C.D.C. Eases Covid Guidelines, Noting Virus Is ‘Here to Stay’

The new guidelines eliminate quarantines and put less emphasis on social distancing, routine surveillance testing and contact tracing.

People who are exposed to the virus no longer need to quarantine at home, regardless of their vaccination status, according to the new guidelines, but they should wear a mask for 10 days and get tested for the virus on Day 5. (Jim Wilson/The New York Times)
[nytimes.com – 2022.08.11] The Centers for Disease Control and Prevention loosened Covid-19 guidelines on Thursday, freeing schools and businesses from the onus of requiring unvaccinated people exposed to the virus to quarantine at home.

The changes are a sharp move away from measures such as social distancing requirements and quarantining, which had polarized much of the country, and effectively acknowledge the way many Americans have been navigating the pandemic for some time. The agency’s action comes as children across the country return to school and many offices have reopened.

“We know that Covid-19 is here to stay,” Greta Massetti, a C.D.C. epidemiologist, said at a news briefing on Thursday. “High levels of population immunity due to vaccination and previous infection, and the many tools that we have available to protect people from severe illness and death, have put us in a different place.”

The C.D.C.’s new guidelines come after more than two years of a pandemic in which more than one million Americans have died. With the highly contagious BA.5 subvariant of Omicron spreading, the United States is recording more than 100,000 cases and nearly 500 deaths a day on average.

But many Americans dispensed with practices such as social distancing, quarantine and mask-wearing long ago.

“I think they are attempting to meet up with the reality that everyone in the public is pretty much done with this pandemic,” said Michael T. Osterholm, an infectious disease expert at the University of Minnesota, referring to the C.D.C.

The C.D.C. said it is making changes now because vaccination and prior infections have granted many Americans some degree of protection against the virus, and treatments, vaccines and boosters are available to reduce the risk of severe illness.
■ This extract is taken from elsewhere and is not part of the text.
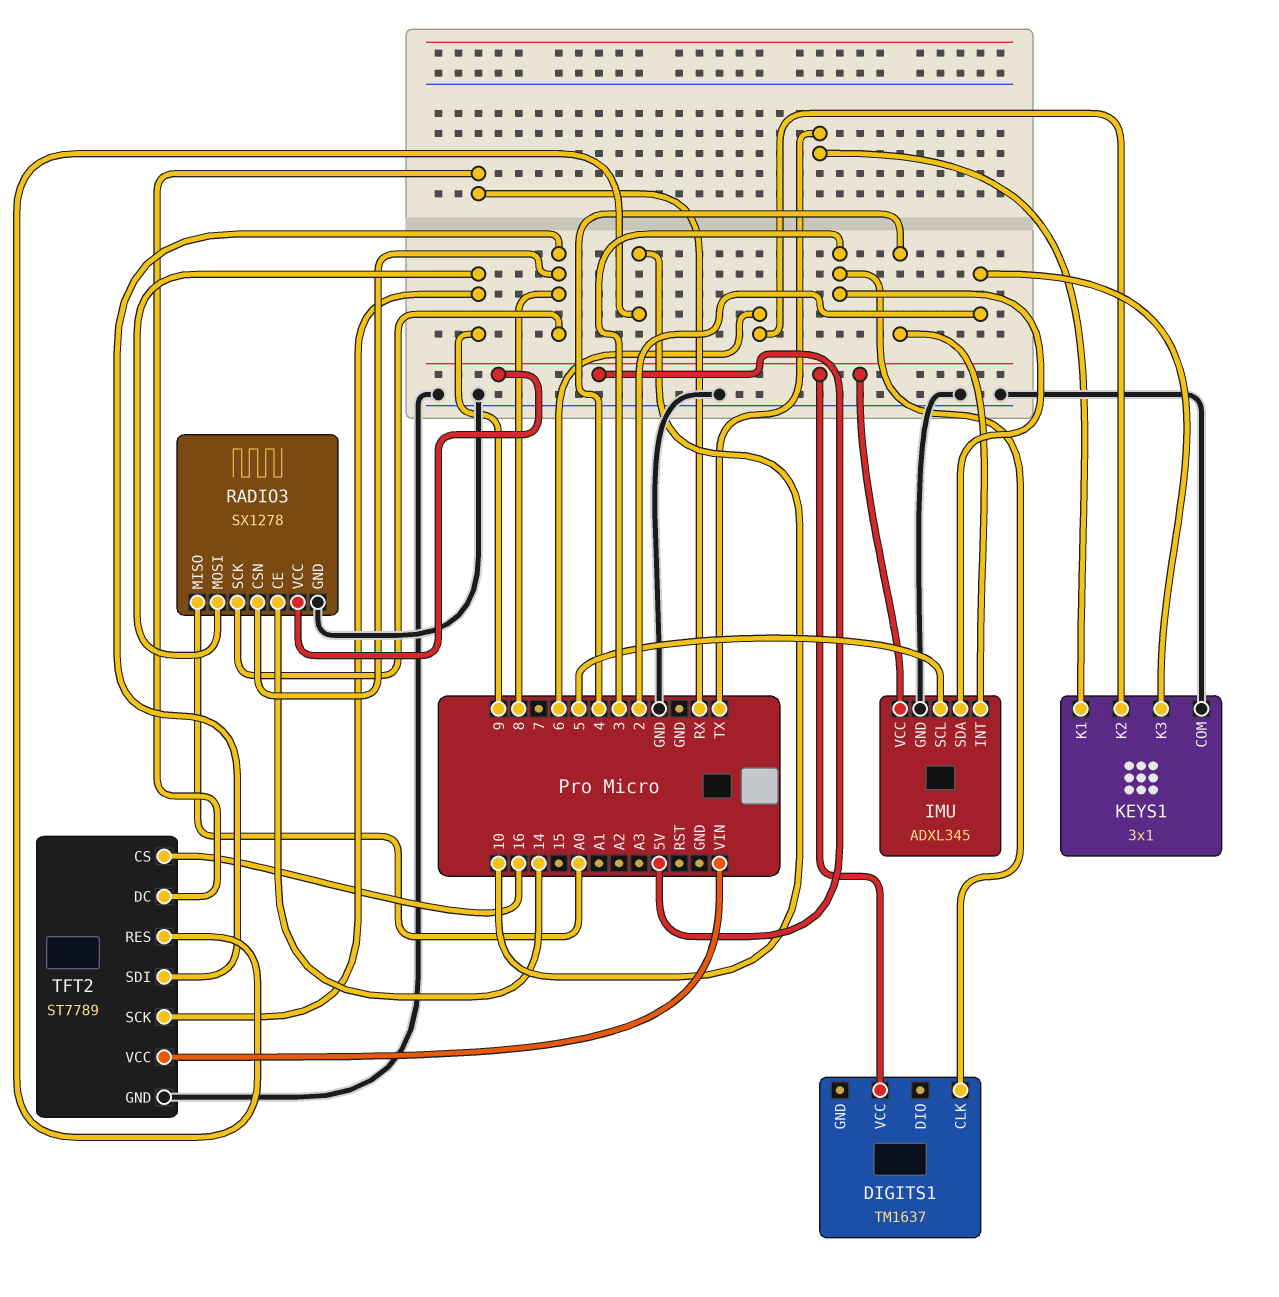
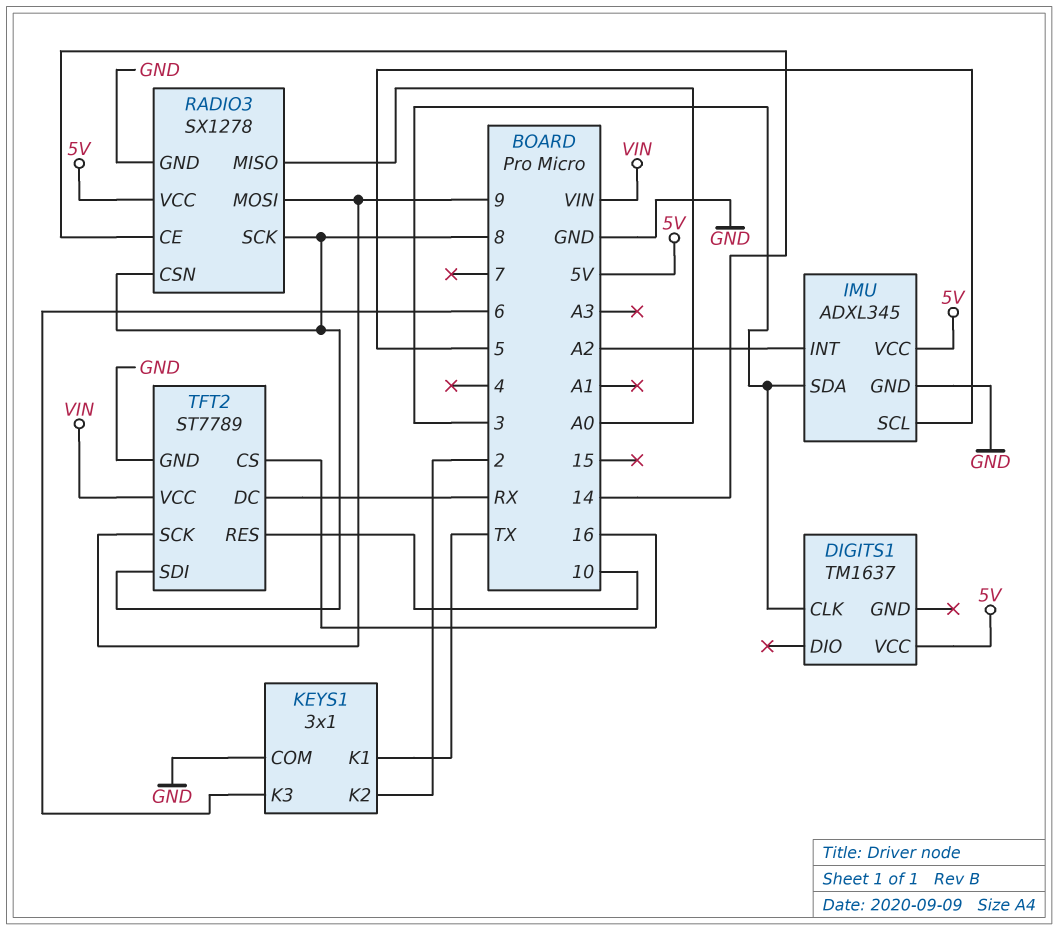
IMU pin INT: 4 -> A2
KEYS1 pin K2: 6 -> 2
KEYS1 pin K3: 2 -> 6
The changes shift much of the responsibility for risk reduction from institutions to individuals. The C.D.C. no longer recommends that people stay six feet away from others. Instead, it notes that avoiding crowded areas and maintaining a distance from others are strategies that people may want to consider in order to reduce their risk.

And the recommended prevention strategies no longer draw a distinction between people who are up-to-date on their vaccinations and those who are not, streamlining a complicated set of rules that could be difficult for schools and businesses to navigate.

People who are exposed to the virus no longer must quarantine at home regardless of their vaccination status, although they should wear a mask for 10 days and get tested for the virus on Day 5, according to the new guidelines.

Instead of focusing on slowing transmission of the virus, the recommendations prioritize preventing severe illness. They emphasize the importance of vaccination and other prevention measures, including antiviral treatments and ventilation.

The guidelines around masking — which recommend that people wear them indoors in places where community Covid-19 levels are high — have not changed.

And people who test positive for the virus should still isolate at home for at least five days. Those who had moderate or severe illness, or are immunocompromised, should isolate through Day 10.

Many health experts praised the new guidelines as representing a pragmatic approach to living with the virus in the longer term.

“I think this a welcome change,” said Amesh Adalja, a senior scholar at the Johns Hopkins Center for Health Security. “It actually shows how far we’ve come.”

Joseph Allen, a Harvard University researcher who studies indoor environmental quality, praised the new guidelines for putting more emphasis on improving ventilation.

“Good ventilation is something that helps reduce the risk of transmission that isn’t political and doesn’t require any behavior change,” he said.